Nicholas Kristof writes that In Trump Country, Shock at Trump Budget Cuts, but Still Loyalty: ““This program makes sense,” said Banks, who was placed by the program into a job as a receptionist for a senior nutrition program. Banks said she depends on the job to make ends meet, and for an excuse to get out of the house. “If I lose this job,” she said, “I’ll sit home and die.” Yet she said she might still vote for Trump in 2020. And that’s a refrain I heard over and over. Some of the loyalty seemed to be grounded in resentment at Democrats for mocking Trump voters as dumb bigots, some from a belief that budgets are complicated, and some from a sense that it’s too early to abandon their man. They did say that if jobs didn’t reappear, they would turn against him. One recent survey found that only 3 percent of Trump voters would vote differently if the election were today (and most of those would vote for third-party candidates; only 1 percent said they would switch to voting for Hillary Clinton). Elizabeth Hays, 27, said her life changed during her freshman year in high school, when four upperclassmen raped her. Domestic Violence Intervention Services rescued her, she said, by helping her understand that the rape wasn’t her fault. She’s profoundly grateful to the organization — yet she stands by Trump even as she is dismayed that he wants to slash support for a group that helped her when she needed it most. “We have to look at what we spend money on,” she said, adding, “I will stand behind my president.”

[Many Trump supporters will stand by him, and yet his particular ruin will come despite their support. They can’t save Trump. Successful opposition to Trump demands from a focus at the top, not the supporters about whom Trump nerver cared, and will soon enough abandon. Their loyalty to him will not – indeed has not – been reciprocated. SeeTrump, His Inner Circle, Principal Surrogates, and Media Defenders.]

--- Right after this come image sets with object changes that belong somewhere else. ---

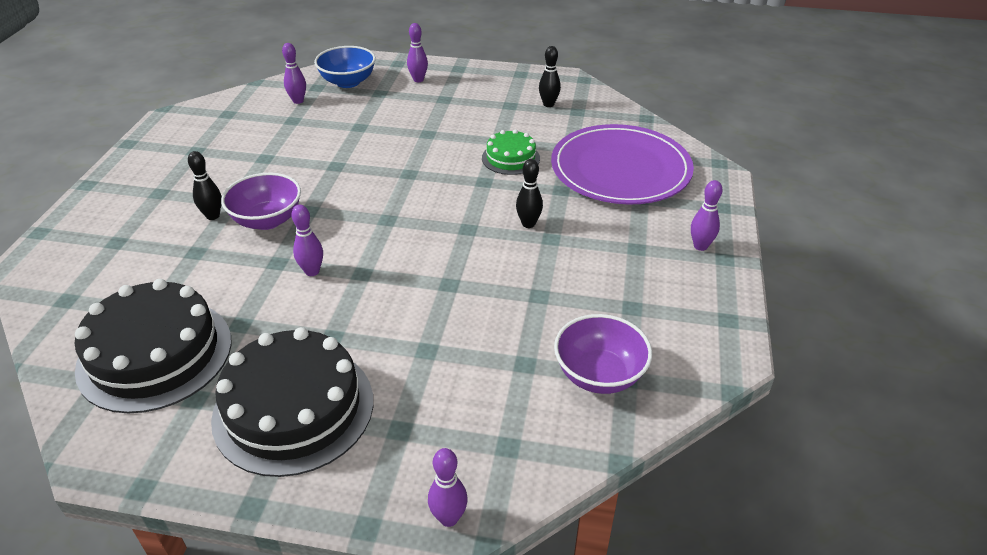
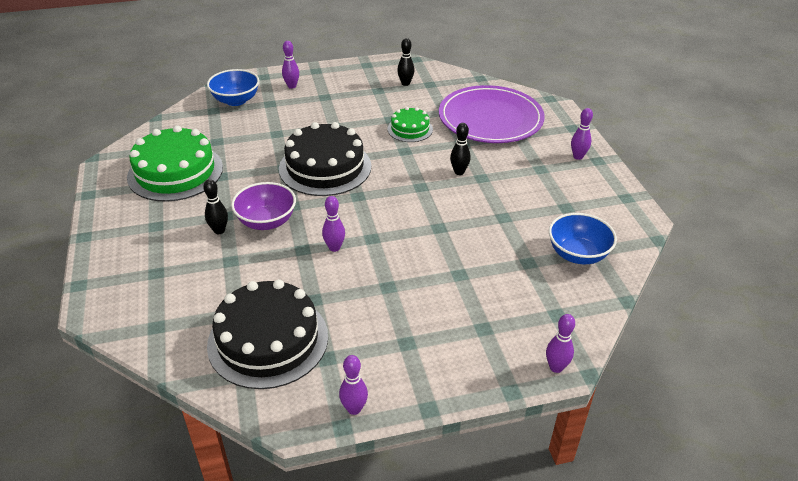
camera: 25 degrees left, 0 degrees up
black cake [211,327,373,477] -> black cake moved to [279,122,371,196]
purple bowling pin [282,43,306,104] -> purple bowling pin moved to [339,355,368,415]
purple bowl [554,314,652,394] -> blue bowl [549,213,617,264]
none -> green cake [127,125,223,202]

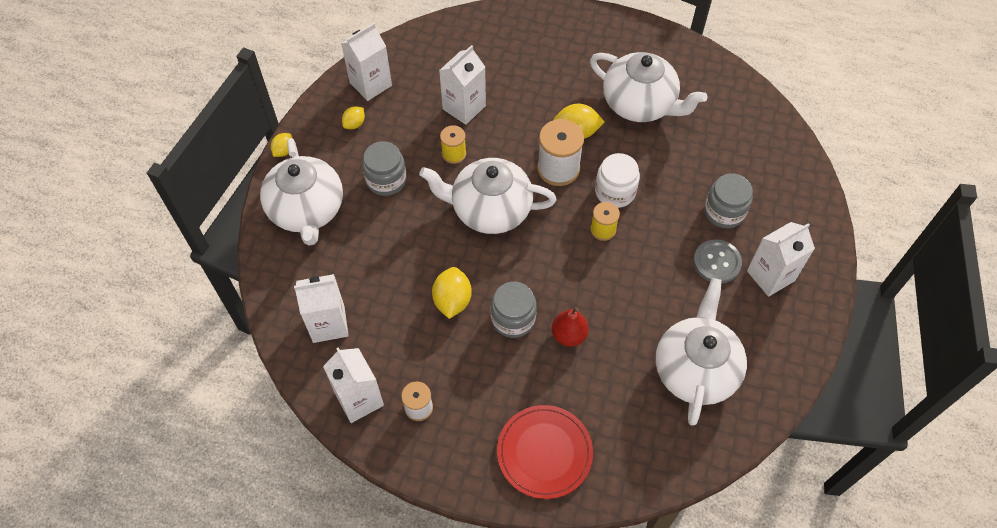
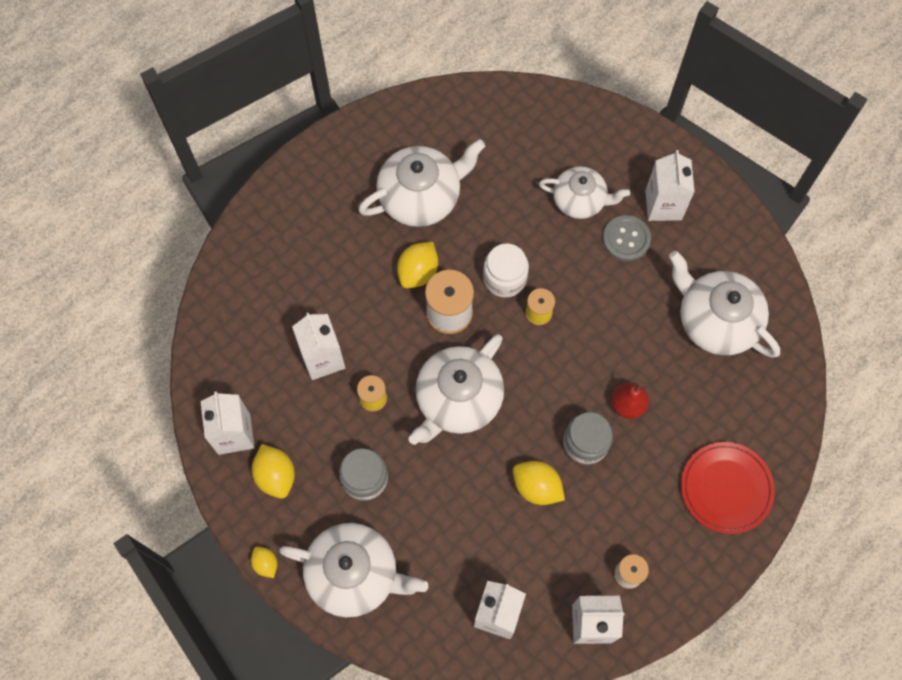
camera: 60 degrees left, 10 degrees up
yellow lemon [342,106,365,129] -> yellow lemon [252,444,295,499], size x1.68
grey jar [704,173,753,228] -> white teapot [539,166,630,219]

Susan Svrluga reports that A student says school officials stopped him from handing out copies of the Constitution. Now he’s suing: “Kevin Shaw was handing out copies of the U.S. Constitution to students at Pierce College in Los Angeles when he was stopped by a school official and told that he was only allowed to do so in the “free-speech zone” on campus and would need a permit, the philosophy and political science student says. “These are our rights,” Shaw said this week, after filing a lawsuit in federal court against the college and the Los Angeles Community College District, which requires all campuses to have such zones. “Why should the school be able to set which groups are allowed to speak, and who is allowed their First Amendment rights?”….Shaw’s case launches a national effort by the Foundation for Individual Rights in Education to combat “free-speech zones” on campuses, which the group has long criticized as unconstitutional. “At the very moment when colleges and universities should be encouraging open debate and the active exchange of ideas, Pierce College instead sends the message to its students that free speech is suspect and should be ever more tightly controlled,” Arthur Willner, an attorney working with FIRE on the case, said in a statement. “This does a disservice to the student body, as well as being contrary to long-established law.”

Great Big Story presents Lines in the Sand: When the Beach Becomes a Canvas

Lines in the Sand: When the Beach Becomes a Canvas from Great Big Story on Vimeo.

Anyone can write their name in the sand, but Jim Denevan uses the beach to create stunning large-scale art. What started as a hobby over 20 years ago has resulted in worldwide recognition, and he’s created masterworks from Russia to Chile to Australia. At the end of the day, though, Jim’s just happy to find a new beach to make his canvas.